419NgUyau6L._SX329_BO1,204,203,200_Noonan got to work alongside Eric Sevareid, Winston Burdett, Richard C. Hottelet, Dallas Townsend and Douglas Edwards.  As she describes it:  “They went over my copy, x-d out the mess of a second sentence, connected the first with the third, made it all mean something important.  And in time, with their guidance and almost by osmosis, I learned a great craft.”

She tells a wonderful story about what she learned from another CBS great, Charles Osgood – who now anchors CBS’ “Sunday Morning” newscast and who has long done essays for CBS Radio.  It was in 1980 – after the Mount St. Helens volcano in Washington State erupted.

Noonan was getting and recording interviews for the radio network’s newscasts when one of her interview subjects mentioned long lines at a post office near the volcano.  Those lines, he said, were caused because everyone in town was picking up volcanic ash and putting it into envelopes and mailing it to their friends.  The ash was slipping out of the envelopes and clogging the post office machines.

Noonan thought that was a cute anecdote but not one worthy of a network radio newscast. But when she told her anchor, Osgood, about it, he instructed her not only to use it but to put it at the top of the story.  The reason, Osgood explained, was that it said a lot about the mood around Mount St. Helens.  It indicated the immediate emergency was over and that human nature had kicked in.  Small details, Osgood said, add up to big pictures.  It was a lesson that has stayed with Noonan to this day, and which she repeatedly and brilliantly illustrates in her columns.

The chapter headings in “The Time of Our Lives” give general indications about the essays that follow.  In “People I Miss,” Noonan writes movingly about the lives and deaths of Jackie Kennedy (“She was the last link to a certain kind of past, and that is part, but only part, of why we mourn so,” Tennessee Williams, who “never sold out, and he didn’t check out early.  He got up every morning and wrote,” Margaret Thatcher (“She was eloquent, stirring and had tons of guts.  And of course she was a woman,” and, of course, President Reagan (“He was dying for years and the day came and somehow it came as a blow.”

Noonan has collected her best columns under such other  titles as “Making Trouble,” “What I Told the Bishops,” “War,” “I Just Called to Say I Love You” (about the 911 attacks), “The Loneliest President Since Nixon” (no hints here, about who that is), “A Republic, If We Can Keep It” and “State of the Union.”  Her essays show her to be, yes, an elegant writer, a precise writer, a writer for whom every sentence means what it says and says what she means, and nothing more or less.

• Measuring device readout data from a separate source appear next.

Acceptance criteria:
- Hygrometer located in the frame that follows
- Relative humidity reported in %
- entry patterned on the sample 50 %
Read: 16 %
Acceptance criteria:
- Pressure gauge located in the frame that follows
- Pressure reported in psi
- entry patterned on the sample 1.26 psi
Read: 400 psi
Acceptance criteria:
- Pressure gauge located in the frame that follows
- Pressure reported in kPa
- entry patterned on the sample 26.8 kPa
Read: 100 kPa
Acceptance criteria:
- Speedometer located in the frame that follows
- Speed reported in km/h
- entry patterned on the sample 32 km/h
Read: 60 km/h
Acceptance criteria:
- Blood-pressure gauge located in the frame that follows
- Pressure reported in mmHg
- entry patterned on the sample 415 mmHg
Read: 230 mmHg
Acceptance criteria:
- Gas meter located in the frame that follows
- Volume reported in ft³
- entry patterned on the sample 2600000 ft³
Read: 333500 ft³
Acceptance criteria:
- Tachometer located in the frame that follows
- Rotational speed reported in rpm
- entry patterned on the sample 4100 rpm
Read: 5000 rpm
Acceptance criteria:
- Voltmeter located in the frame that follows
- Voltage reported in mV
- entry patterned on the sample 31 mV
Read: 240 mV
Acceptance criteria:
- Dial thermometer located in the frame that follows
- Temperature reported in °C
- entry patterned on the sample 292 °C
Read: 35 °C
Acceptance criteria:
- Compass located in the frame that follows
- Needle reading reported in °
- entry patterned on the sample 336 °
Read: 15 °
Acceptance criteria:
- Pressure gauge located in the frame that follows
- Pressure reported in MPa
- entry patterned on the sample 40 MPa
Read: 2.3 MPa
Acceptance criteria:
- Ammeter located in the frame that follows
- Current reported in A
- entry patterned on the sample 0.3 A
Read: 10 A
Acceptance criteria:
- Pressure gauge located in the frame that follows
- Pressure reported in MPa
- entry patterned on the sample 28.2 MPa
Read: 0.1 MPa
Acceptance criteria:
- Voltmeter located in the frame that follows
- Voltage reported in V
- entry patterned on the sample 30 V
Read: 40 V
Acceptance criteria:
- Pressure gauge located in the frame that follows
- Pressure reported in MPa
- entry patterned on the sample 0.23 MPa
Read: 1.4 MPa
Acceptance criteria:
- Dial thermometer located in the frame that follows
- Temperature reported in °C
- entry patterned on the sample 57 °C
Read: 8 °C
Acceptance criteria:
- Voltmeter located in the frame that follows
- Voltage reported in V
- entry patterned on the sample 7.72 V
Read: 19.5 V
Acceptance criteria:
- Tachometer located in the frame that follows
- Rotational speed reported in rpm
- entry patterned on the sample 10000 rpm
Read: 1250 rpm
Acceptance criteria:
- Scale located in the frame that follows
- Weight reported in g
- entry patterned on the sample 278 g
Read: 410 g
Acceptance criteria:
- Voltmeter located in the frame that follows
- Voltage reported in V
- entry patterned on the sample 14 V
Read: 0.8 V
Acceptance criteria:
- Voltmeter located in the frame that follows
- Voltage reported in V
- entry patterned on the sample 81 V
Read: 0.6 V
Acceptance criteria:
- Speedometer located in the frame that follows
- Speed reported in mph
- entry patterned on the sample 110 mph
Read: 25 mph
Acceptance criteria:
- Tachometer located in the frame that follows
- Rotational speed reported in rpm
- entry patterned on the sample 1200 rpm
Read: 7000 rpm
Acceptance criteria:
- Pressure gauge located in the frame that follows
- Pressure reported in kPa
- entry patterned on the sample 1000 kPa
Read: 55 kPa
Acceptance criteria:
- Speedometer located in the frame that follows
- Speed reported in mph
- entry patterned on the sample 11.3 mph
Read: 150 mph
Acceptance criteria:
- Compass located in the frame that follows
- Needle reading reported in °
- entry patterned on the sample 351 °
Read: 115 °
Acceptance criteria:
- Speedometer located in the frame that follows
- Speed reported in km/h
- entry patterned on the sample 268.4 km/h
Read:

Every one of her pieces made me think.  Some made me laugh out loud.  And some brought tears – none more so than her exposition of how she came to write the speech President Reagan delivered on that tragic day in 1986 when the space shuttle Challenger exploded.  Noonan somehow remembered a poem she had learned in junior high school – in which the author spoke of the sensation of breaking free from gravity, breaking “the surly bonds of earth,” going upward so high that he felt almost as if he could touch the face of God.

The president read it to a nation in shock and grieving over the loss of life of those seven Challenger crew members: “We will never forget them, nor the last time we saw them – this morning as they prepared for their journey and waved good-bye, and ‘slipped the surly bonds of earth’ to ‘touch the face of God.’”  It was one of Reagan’s finest moments – it left the nation in tears – and it was one of the best speeches ever written, under intense deadline pressure.

Peggy Noonan did that.  As she later told students at Harvard University about that day:  “Sometimes, and I’m not sure it happens more than half a dozen times in a professional life, you will have a day, or a week, or a moment, or a season, when you get to think to yourself, ‘This is why I’m here.  This is why I’m in this office on this day.  This is why God put me here.’ I had one of those days that day.  And when you have that day, that is a great day.  You will never forget it.”

And, dear reader, you will never forget this book.  You don’t have to be a conservative, or a believer in any particular branch of American political thought, to appreciate Peggy Noonan’s essays. You simply have to like excellent writing – and there’s plenty of that here.